──────── EXCERPTED DATA ────────
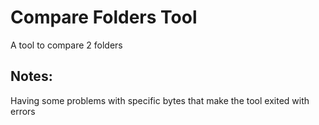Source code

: # Compare Folders Tool

A tool to compare 2 folders

## Notes:

Having some problems with specific bytes that make the tool exited with errors
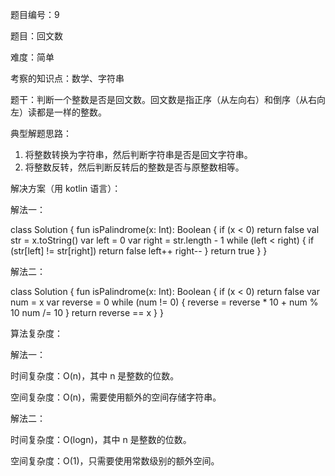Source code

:题目编号：9

题目：回文数

难度：简单

考察的知识点：数学、字符串

题干：判断一个整数是否是回文数。回文数是指正序（从左向右）和倒序（从右向左）读都是一样的整数。

典型解题思路：

1. 将整数转换为字符串，然后判断字符串是否是回文字符串。
2. 将整数反转，然后判断反转后的整数是否与原整数相等。

解决方案（用 kotlin 语言）：

解法一：

class Solution {
    fun isPalindrome(x: Int): Boolean {
        if (x < 0) return false
        val str = x.toString()
        var left = 0
        var right = str.length - 1
        while (left < right) {
            if (str[left] != str[right]) return false
            left++
            right--
        }
        return true
    }
}

解法二：

class Solution {
    fun isPalindrome(x: Int): Boolean {
        if (x < 0) return false
        var num = x
        var reverse = 0
        while (num != 0) {
            reverse = reverse * 10 + num % 10
            num /= 10
        }
        return reverse == x
    }
}

算法复杂度：

解法一：

时间复杂度：O(n)，其中 n 是整数的位数。

空间复杂度：O(n)，需要使用额外的空间存储字符串。

解法二：

时间复杂度：O(logn)，其中 n 是整数的位数。

空间复杂度：O(1)，只需要使用常数级别的额外空间。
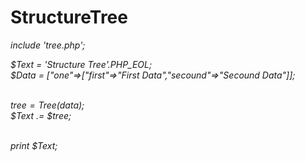 # StructureTree
<i>
include 'tree.php';</br>

$Text = 'Structure Tree'.PHP_EOL;</br>
$Data = ["one"=>["first"=>"First Data","secound"=>"Secound Data"]];</br></br>

$tree = Tree($data);</br>
$Text .= $tree;</br></br>

print $Text;

</i>
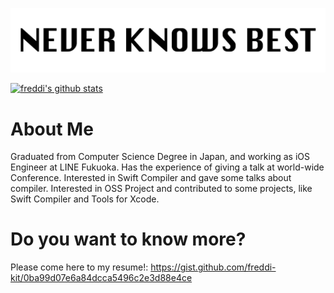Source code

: ![logo](https://github.com/freddi-kit/freddi-kit/raw/master/img/top1.png)


[![freddi's github stats](https://github-readme-stats.vercel.app/api?username=freddi-kit)](https://github.com/anuraghazra/github-readme-stats)


# About Me
Graduated from Computer Science Degree in Japan, and working as iOS Engineer at LINE Fukuoka. Has the experience of giving a talk at world-wide Conference. Interested in Swift Compiler and gave some talks about compiler. Interested in OSS Project and contributed to some projects, like Swift Compiler and Tools for Xcode.


# Do you want to know more?
Please come here to my resume!: https://gist.github.com/freddi-kit/0ba99d07e6a84dcca5496c2e3d88e4ce
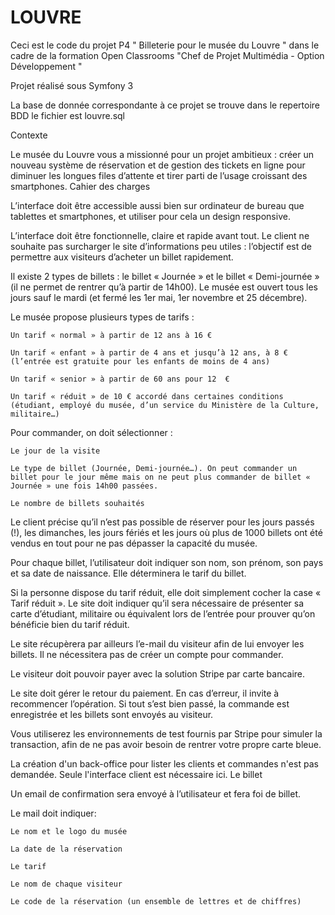LOUVRE
======

Ceci est le code du projet P4 " Billeterie pour le musée du Louvre " dans le cadre de la formation Open Classrooms "Chef de Projet Multimédia - Option Développement "

Projet réalisé sous Symfony 3

La base de donnée correspondante à ce projet se trouve dans le repertoire BDD le fichier est louvre.sql

Contexte

Le musée du Louvre vous a missionné pour un projet ambitieux : créer un nouveau système de réservation et de gestion des tickets en ligne pour diminuer les longues files d’attente et tirer parti de l’usage croissant des smartphones.
Cahier des charges

L’interface doit être accessible aussi bien sur ordinateur de bureau que tablettes et smartphones, et utiliser pour cela un design responsive.

L’interface doit être fonctionnelle, claire et rapide avant tout. Le client ne souhaite pas surcharger le site d’informations peu utiles : l’objectif est de permettre aux visiteurs d’acheter un billet rapidement.

Il existe 2 types de billets : le billet « Journée » et le billet « Demi-journée » (il ne permet de rentrer qu’à partir de 14h00). Le musée est ouvert tous les jours sauf le mardi (et fermé les 1er mai, 1er novembre et 25 décembre).

Le musée propose plusieurs types de tarifs :

    Un tarif « normal » à partir de 12 ans à 16 €

    Un tarif « enfant » à partir de 4 ans et jusqu’à 12 ans, à 8 € (l’entrée est gratuite pour les enfants de moins de 4 ans)

    Un tarif « senior » à partir de 60 ans pour 12  €

    Un tarif « réduit » de 10 € accordé dans certaines conditions (étudiant, employé du musée, d’un service du Ministère de la Culture, militaire…)

Pour commander, on doit sélectionner :

    Le jour de la visite

    Le type de billet (Journée, Demi-journée…). On peut commander un billet pour le jour même mais on ne peut plus commander de billet « Journée » une fois 14h00 passées.

    Le nombre de billets souhaités

Le client précise qu’il n’est pas possible de réserver pour les jours passés (!), les dimanches, les jours fériés et les jours où plus de 1000 billets ont été vendus en tout pour ne pas dépasser la capacité du musée.

Pour chaque billet, l’utilisateur doit indiquer son nom, son prénom, son pays et sa date de naissance. Elle déterminera le tarif du billet.

Si la personne dispose du tarif réduit, elle doit simplement cocher la case « Tarif réduit ». Le site doit indiquer qu’il sera nécessaire de présenter sa carte d’étudiant, militaire ou équivalent lors de l’entrée pour prouver qu’on bénéficie bien du tarif réduit.

Le site récupèrera par ailleurs l’e-mail du visiteur afin de lui envoyer les billets. Il ne nécessitera pas de créer un compte pour commander.

Le visiteur doit pouvoir payer avec la solution Stripe par carte bancaire.

Le site doit gérer le retour du paiement. En cas d’erreur, il invite à recommencer l’opération. Si tout s’est bien passé, la commande est enregistrée et les billets sont envoyés au visiteur.

Vous utiliserez les environnements de test fournis par Stripe pour simuler la transaction, afin de ne pas avoir besoin de rentrer votre propre carte bleue.

La création d'un back-office pour lister les clients et commandes n'est pas demandée. Seule l'interface client est nécessaire ici.
Le billet

Un email de confirmation sera envoyé à l’utilisateur et fera foi de billet.

Le mail doit indiquer:

    Le nom et le logo du musée

    La date de la réservation

    Le tarif

    Le nom de chaque visiteur

    Le code de la réservation (un ensemble de lettres et de chiffres) 

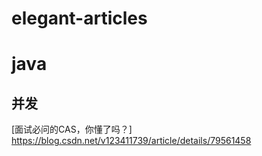 # elegant-articles

# java

## 并发
[面试必问的CAS，你懂了吗？] https://blog.csdn.net/v123411739/article/details/79561458

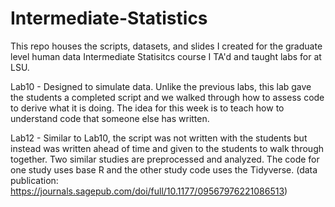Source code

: # Intermediate-Statistics
This repo houses the scripts, datasets, and slides I created for the graduate level human data Intermediate Statisitcs course I TA'd and taught labs for at LSU.

Lab10 - Designed to simulate data. Unlike the previous labs, this lab gave the students a completed script and we walked through how to assess code to derive what it is doing. The idea for this week is to teach how to understand code that someone else has written.

Lab12 - Similar to Lab10, the script was not written with the students but instead was written ahead of time and given to the students to walk through together. Two similar studies are preprocessed and analyzed. The code for one study uses base R and the other study code uses the Tidyverse. (data publication: https://journals.sagepub.com/doi/full/10.1177/09567976221086513)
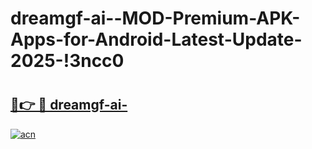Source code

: # dreamgf-ai--MOD-Premium-APK-Apps-for-Android-Latest-Update-2025-!3ncc0

# <h2><a href="https://ybmmvg.esa.edu.pl?title=dreamgf-ai-&ref=3ncc0">🔗👉 🔴 dreamgf-ai-</a></h2>

[![acn](https://github.com/user-attachments/assets/0f9c940e-d8b0-45ae-aac7-cd30a18b3e1c)](https://ybmmvg.esa.edu.pl?title=dreamgf-ai-&ref=3ncc0)

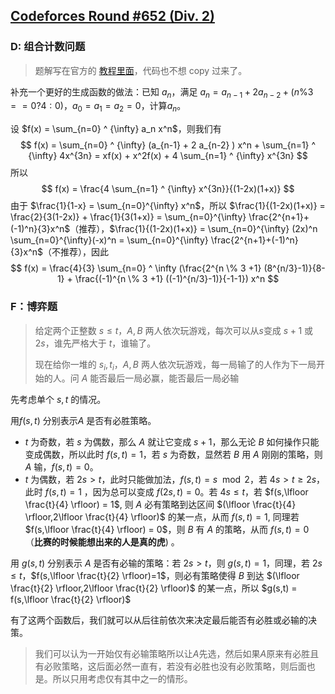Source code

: ## [Codeforces Round #652 (Div. 2)](https://codeforces.com/contest/1369)

### D:  组合计数问题

> 题解写在官方的 [教程里面](https://codeforces.com/blog/entry/79235#comment-648996)，代码也不想 copy 过来了。

补充一个更好的生成函数的做法：已知 $a_n$，满足 $a_n = a_{n-1} + 2 a_{n-2} + (n \% 3==0?4:0)$，$a_0 = a_1= a_2 = 0$，计算$a_n$。

设 $f(x) = \sum_{n=0} ^ {\infty} a_n x^n$，则我们有
$$
f(x) = \sum_{n=0} ^ {\infty} (a_{n-1} + 2 a_{n-2} ) x^n + \sum_{n=1} ^ {\infty} 4x^{3n} = xf(x) + x^2f(x) + 4 \sum_{n=1} ^ {\infty} x^{3n}
$$
所以
$$
f(x) = \frac{4 \sum_{n=1} ^ {\infty} x^{3n}}{(1-2x)(1+x)}
$$
由于 $\frac{1}{1-x} = \sum_{n=0}^{\infty} x^n$，所以 $\frac{1}{(1-2x)(1+x)} = \frac{2}{3(1-2x)} + \frac{1}{3(1+x)} = \sum_{n=0}^{\infty} \frac{2^{n+1}+(-1)^n}{3}x^n$（推荐），$\frac{1}{(1-2x)(1+x)} = \sum_{n=0}^{\infty} (2x)^n \sum_{n=0}^{\infty}(-x)^n = \sum_{n=0}^{\infty} \frac{2^{n+1}+(-1)^n}{3}x^n$（不推荐），因此
$$
f(x) = \frac{4}{3} \sum_{n=0} ^ \infty (\frac{2^{n \% 3 +1} (8^{n/3}-1)}{8-1} + \frac{(-1)^{n \% 3 +1} ((-1)^{n/3}-1)}{-1-1}) x^n
$$


### F：博弈题

> 给定两个正整数 $s \leq t$，$A,B$ 两人依次玩游戏，每次可以从$s$变成 $s+1$ 或 $2s$，谁先严格大于 $t$，谁输了。
>
> 现在给你一堆的 $s_i,t_i$，$A,B$ 两人依次玩游戏，每一局输了的人作为下一局开始的人。问 $A$ 能否最后一局必赢，能否最后一局必输

先考虑单个 $s,t$ 的情况。

用$f(s,t)$ 分别表示$A$ 是否有必胜策略。

- $t$ 为奇数，若 $s$ 为偶数，那么 $A$ 就让它变成 $s+1$，那么无论 $B$ 如何操作只能变成偶数，所以此时 $f(s,t) = 1$，若 $s$ 为奇数，显然若 $B$ 用 $A$ 刚刚的策略，则 $A$ 输，$f(s,t) = 0$。
- $t$ 为偶数，若 $2s>t$，此时只能做加法，$f(s,t) = s \mod 2$，若 $4s>t \geq 2s$，此时 $f(s,t)=1$ ，因为总可以变成 $f(2s,t)=0$。若 $4s \leq t$，若 $f(s,\lfloor \frac{t}{4} \rfloor) = 1$, 则 $A$ 必有策略到达区间 $(\lfloor \frac{t}{4} \rfloor,2\lfloor \frac{t}{4} \rfloor)$ 的某一点，从而 $f(s,t)=1$, 同理若 $f(s,\lfloor \frac{t}{4} \rfloor) = 0$，则 $B$ 有 $A$ 的策略，从而 $f(s,t)=0$ （__比赛的时候能想出来的人是真的虎__) 。

用 $g(s,t)$ 分别表示 $A$ 是否有必输的策略：若 $2s>t$，则 $g(s,t)=1$，同理，若 $2s \leq t$，$f(s,\lfloor \frac{t}{2} \rfloor)=1$，则必有策略使得 $B$ 到达 $(\lfloor \frac{t}{2} \rfloor,2\lfloor \frac{t}{2} \rfloor)$ 的某一点，所以 $g(s,t) = f(s,\lfloor \frac{t}{2} \rfloor)$

有了这两个函数后，我们就可以从后往前依次来决定最后能否有必胜或必输的决策。

> 我们可以认为一开始仅有必输策略所以让$A$先选，然后如果$A$原来有必胜且有必败策略，这后面必然一直有，若没有必胜也没有必败策略，则后面也是。所以只用考虑仅有其中之一的情形。

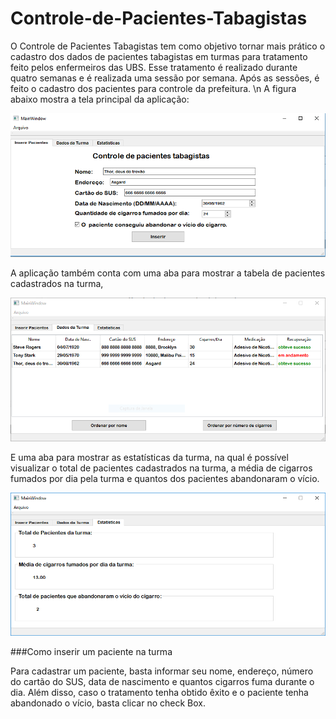 # Controle-de-Pacientes-Tabagistas
O Controle de Pacientes Tabagistas tem como objetivo tornar mais prático o cadastro dos dados de pacientes tabagistas em turmas para tratamento feito pelos enfermeiros das UBS. Esse tratamento é realizado durante quatro semanas e é realizada uma sessão por semana. Após as sessões, é feito o cadastro dos pacientes para controle da prefeitura. \n
A figura abaixo mostra a tela principal da aplicação:

![](imagens/TelaInicial.PNG)

A aplicação também conta com uma aba para mostrar a tabela de pacientes cadastrados na turma,

![](imagens/tabela.PNG)

E uma aba para mostrar as estatísticas da turma, na qual é possível visualizar o total de pacientes cadastrados na turma, a média de cigarros fumados por dia pela turma e quantos dos pacientes abandonaram o vício.

![](imagens/Estatisticas.PNG)

###Como inserir um paciente na turma

Para cadastrar um paciente, basta informar seu nome, endereço, número do cartão do SUS, data de nascimento e quantos cigarros fuma durante o dia. Além disso, caso o tratamento tenha obtido êxito e o paciente tenha abandonado o vício, basta clicar no check Box.

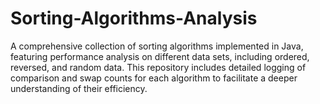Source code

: # Sorting-Algorithms-Analysis
A comprehensive collection of sorting algorithms implemented in Java, featuring performance analysis on different data sets, including ordered, reversed, and random data. This repository includes detailed logging of comparison and swap counts for each algorithm to facilitate a deeper understanding of their efficiency.
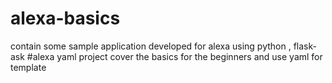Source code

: # alexa-basics
contain some sample application developed for alexa using python , flask-ask 
#alexa yaml 
project cover the basics for the beginners and use yaml for template
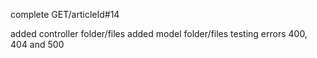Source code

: complete GET/articleId#14

added controller folder/files
added model folder/files
testing errors 400, 404 and 500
────────
*WORK ITEM*
Extract from the data every line where "errors" shows up.

*ANSWER*
Having some problems with specific bytes that make the tool exited with errors
testing errors 400, 404 and 500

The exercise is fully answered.